--- Selected text Enclosed Below ---

I am trying to run a SAPT2+/aDZ (Silver Standard according to J. Chem. Phys. 2014, 140, 094106) calculation on a fairly large system (162 electrons, 920 basis functions, I would rather not go into detail here about what system it is exactly). The calculation is running fine until the Exch11 contribution, afterwards the job crashes and I get the following error:
Exited with exit code 139.
6243 Segmentation fault (core dumped)
I did this type of calculations on several smaller (similar) systems with no problems. The next contributing term would be Exch12 so I am assuming it is trying to compute that when it is crashing. The estimated memory usage is “127060.6 MB”, I am giving the job 140000 MB of memory. I also tried to give the job significantly more memory (more than double of that), but I had the same problem. Does anyone have an idea what the problem might be?
If you need more information, please let me know. I could also send the corresponding input on request per mail for somebody to test it.
Thank you already in advance for your help.
How much memory does your computer have? One doesn’t usually give the
memory keyword more than 95–98% of the computer system’s memory.
The computer I am running the job on has 256 GB of memory.
Can you set the option
debug 1 and post the SAPT module print out to a gist?
I set the option “debug 1” and re-ran the calculation. Here is the output of the SAPT module: https://gist.github.com/anonymous/c54ab98d64fb028833e7e7565df3c0b2
@dgasmith, @loriab: looking at the code for the term that seems to fail (Exch12_k11u_4) I see a potential integer overflow in lines 1397, 1398, 1401 and 1402 of exch12.cc. The multiplication aoccA_ * nvirA_ * aoccA_ * nvirA_ exceeds a 32-bit signed integer with the dimensions of the system, unless I am mistaken… Line 1402 in particular has no conversions to (long int).
If you agree that this could be the problem, I’ll patch it.
@jgonthier, int overflow was what Daniel was hypothesizing the other day. If you want to try patching it, it’d be great, but there are probably multiple places. I remember Ed H. fixing this once before for adenine-thymine, but I guess that was only a partial fix.
@loriab I’ll have a look. Reading the code to find this is impossible but maybe there is a way to replace all int declarations in the code by a custom class that detects possible overflows, and then correct the original code…
@polyx15 Do you know which compiler was used to build the code ? I think part of the error may be compiler-dependent.
@jgonthier You can always replace with size_t, we’re moving that way in most of the code anyway.
Submitted a pull request with a patch that could hopefully solve the problem. Unfortunately, I cannot actually test the code on a large enough system.
@polyx15, are you running from a compiled Psi4 so that you can apply the patch and test it? Or are you running a conda binary, in which case, I can compile one with the patch for you to test. I’m afraid we don’t have ready access to hardware with enough memory to run your particular job.
I am running a compiled Psi4, compiled with GCC 5.2.0 (since @jgonthier asked).

--- End of Enclosed Selected text ---

== Work instruction 1 ==
For each statement, say whether it agrees with the SAPT crash thread, and back each yes or no with the deciding words of the thread, quoted exactly: (a) The job was given 140000 MB of memory. (b) The computer running the job has 512 GB of memory. (c) The Psi4 being run was compiled with GCC 5.2.0.
== Work instruction 2 ==
Go on with the SAPT crash thread, picking up right after its last post.
The records after this point aren't needed for anything here.

--- Entries shown Enclosed Below ---

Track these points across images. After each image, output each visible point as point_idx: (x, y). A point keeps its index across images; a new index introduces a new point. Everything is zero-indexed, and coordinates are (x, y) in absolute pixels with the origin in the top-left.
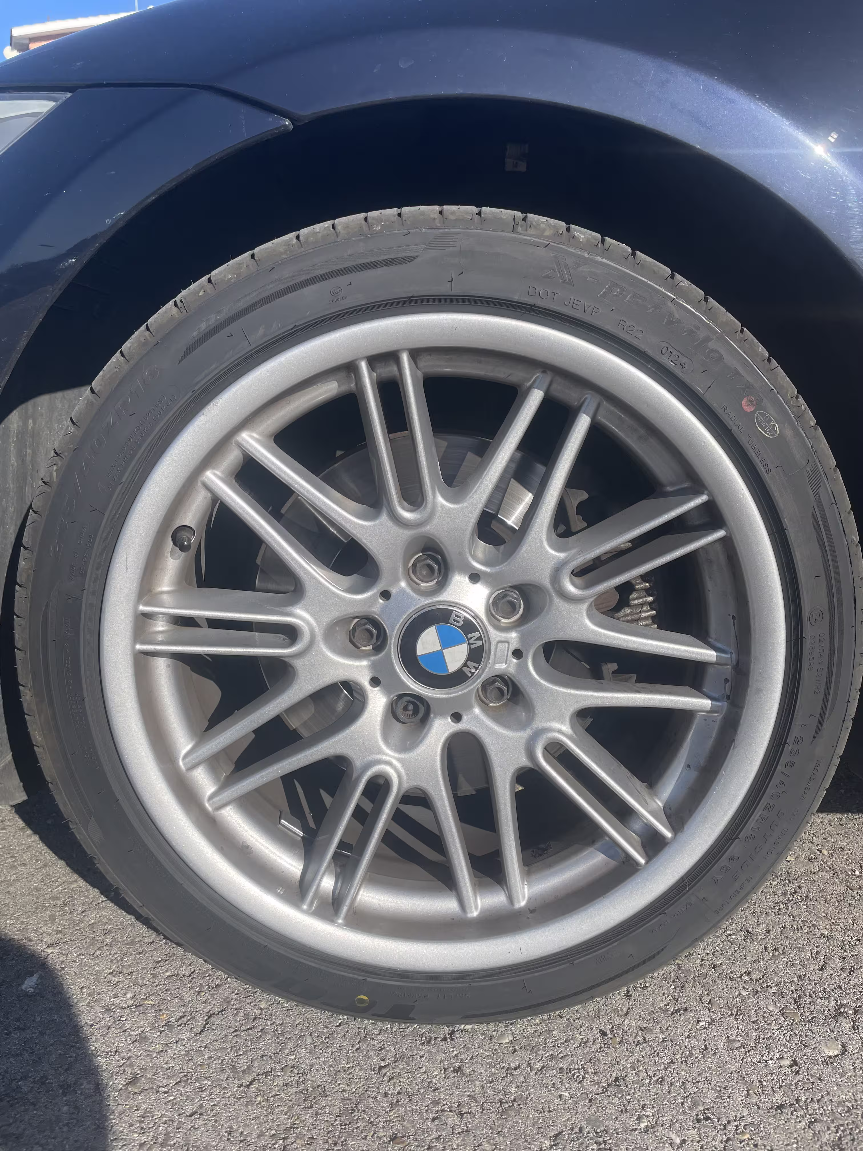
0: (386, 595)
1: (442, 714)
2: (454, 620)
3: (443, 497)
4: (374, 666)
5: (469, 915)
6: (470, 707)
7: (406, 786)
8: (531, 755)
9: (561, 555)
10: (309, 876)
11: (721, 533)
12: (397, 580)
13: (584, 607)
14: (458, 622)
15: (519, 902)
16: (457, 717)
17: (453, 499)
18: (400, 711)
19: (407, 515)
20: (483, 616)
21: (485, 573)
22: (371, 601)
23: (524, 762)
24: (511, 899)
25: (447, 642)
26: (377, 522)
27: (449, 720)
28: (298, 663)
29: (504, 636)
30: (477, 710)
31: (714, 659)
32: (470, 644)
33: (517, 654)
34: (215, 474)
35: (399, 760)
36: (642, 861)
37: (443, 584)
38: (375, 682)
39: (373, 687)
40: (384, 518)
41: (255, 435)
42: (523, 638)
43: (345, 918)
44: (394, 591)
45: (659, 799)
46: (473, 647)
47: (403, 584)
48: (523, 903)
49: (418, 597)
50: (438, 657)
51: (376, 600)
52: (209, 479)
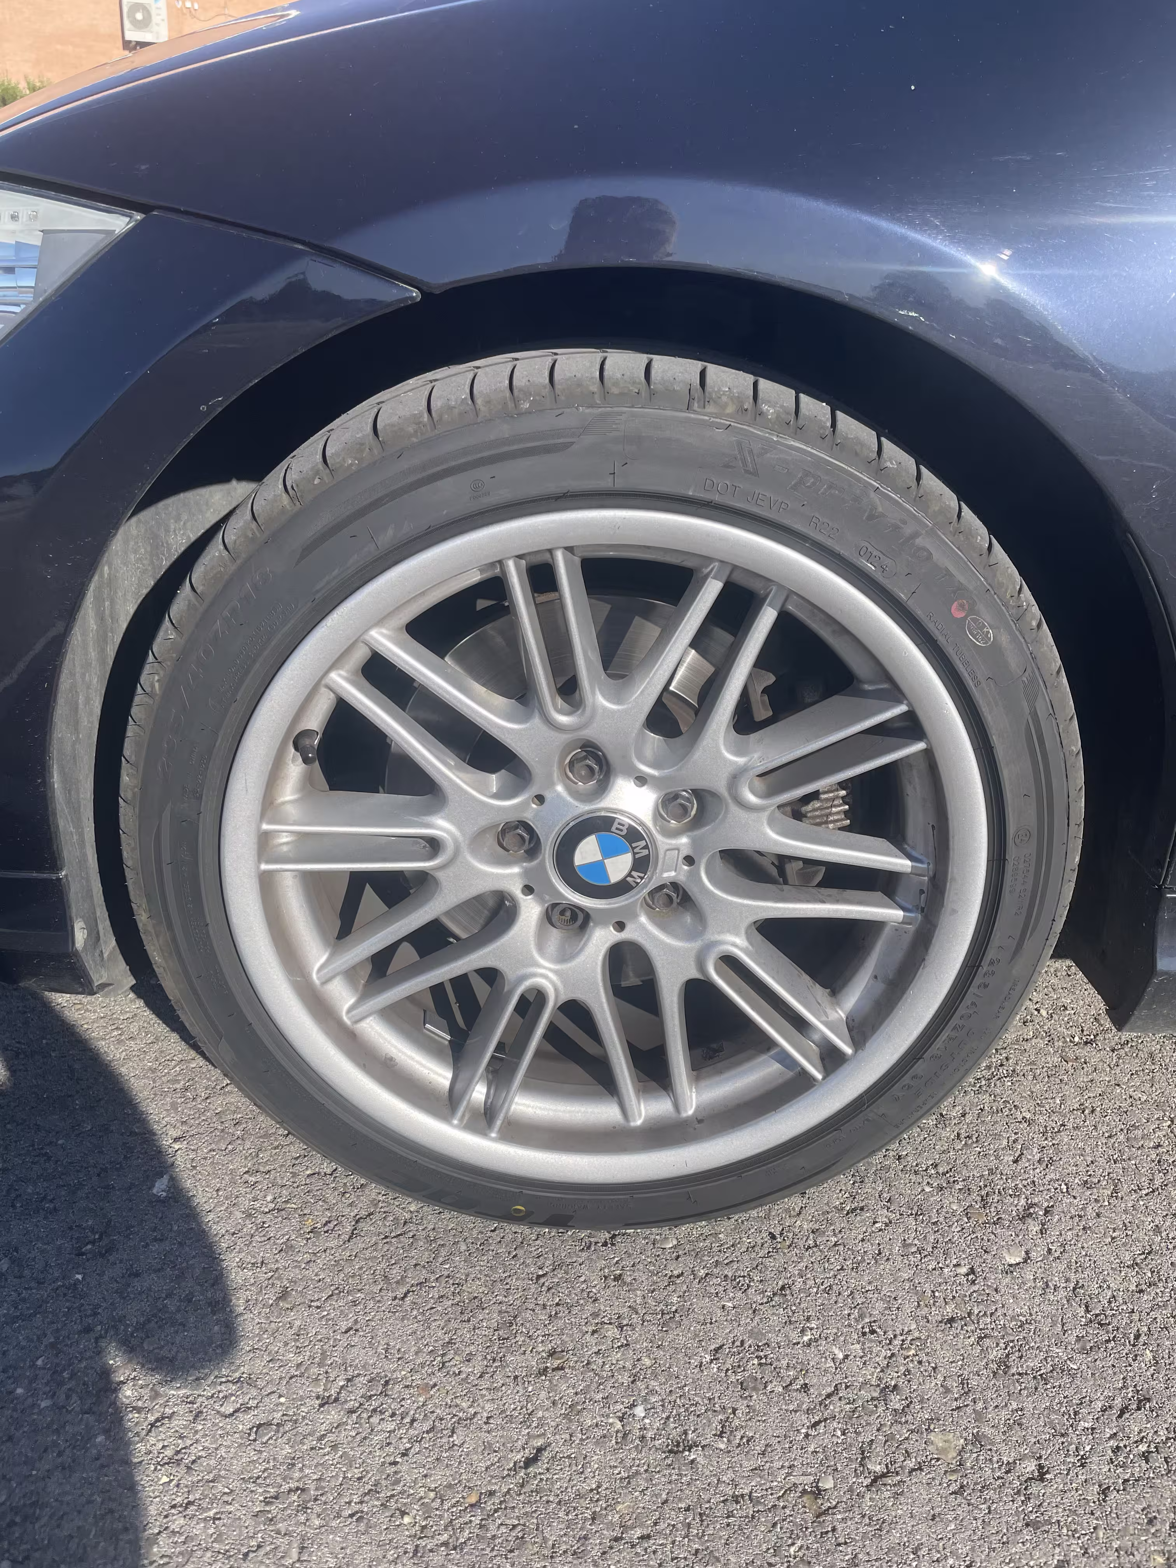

--- End of Enclosed Entries shown ---

== Answer section 1 ==
(a) Yes: "I am giving the job 140000 MB of memory."
(b) No: "The computer I am running the job on has 256 GB of memory."
(c) Yes: "I am running a compiled Psi4, compiled with GCC 5.2.0"

== Answer section 2 ==
GCC 5.2 should be fine (though I’m not familiar with any of its long int peculiarities). Can we expect that you are trying out the patch and will report back?
I will try out the patch and will report back, it will take a few days though.
I was using GCC 5.4 for testing and I am certain the code would have failed with a system your size, some multiplications would have overflowed.
I just hope I could catch all of them, so maybe run with the
debug 1 option so that we can know where it fails if I missed something.
I am responsible for installing software on the Euler cluster, where polyx15 runs his calculations. I am not too familiar with github yet.
In order to get the code that includes the patch mentioned in this discussion, should I just “git clone” the master branch of psi4 or another particular repository ? Once I have the code I can most likely get the installation ready the same day, then polyx15 can start testing as soon as possible.
So you can either
git clone https://github.com/jgonthier/psi4.git followed by
git checkout SAPT_patch to get on the patch branch.
or, if you have a fairly recent psi4 source lying around (from github.com/psi4/psi4), you can
- just edit the source to apply these changes since the changeset isn’t too big.
Thanks for helping with this testing,
thank you for the github instructions to get the correct code with the patch. I have built a new version of psi4, but I noticed some quite substantial change in library size (when comparing) to my 1.1a1 build.
The core.so library grew from ca. 48 MB to about 596 MB.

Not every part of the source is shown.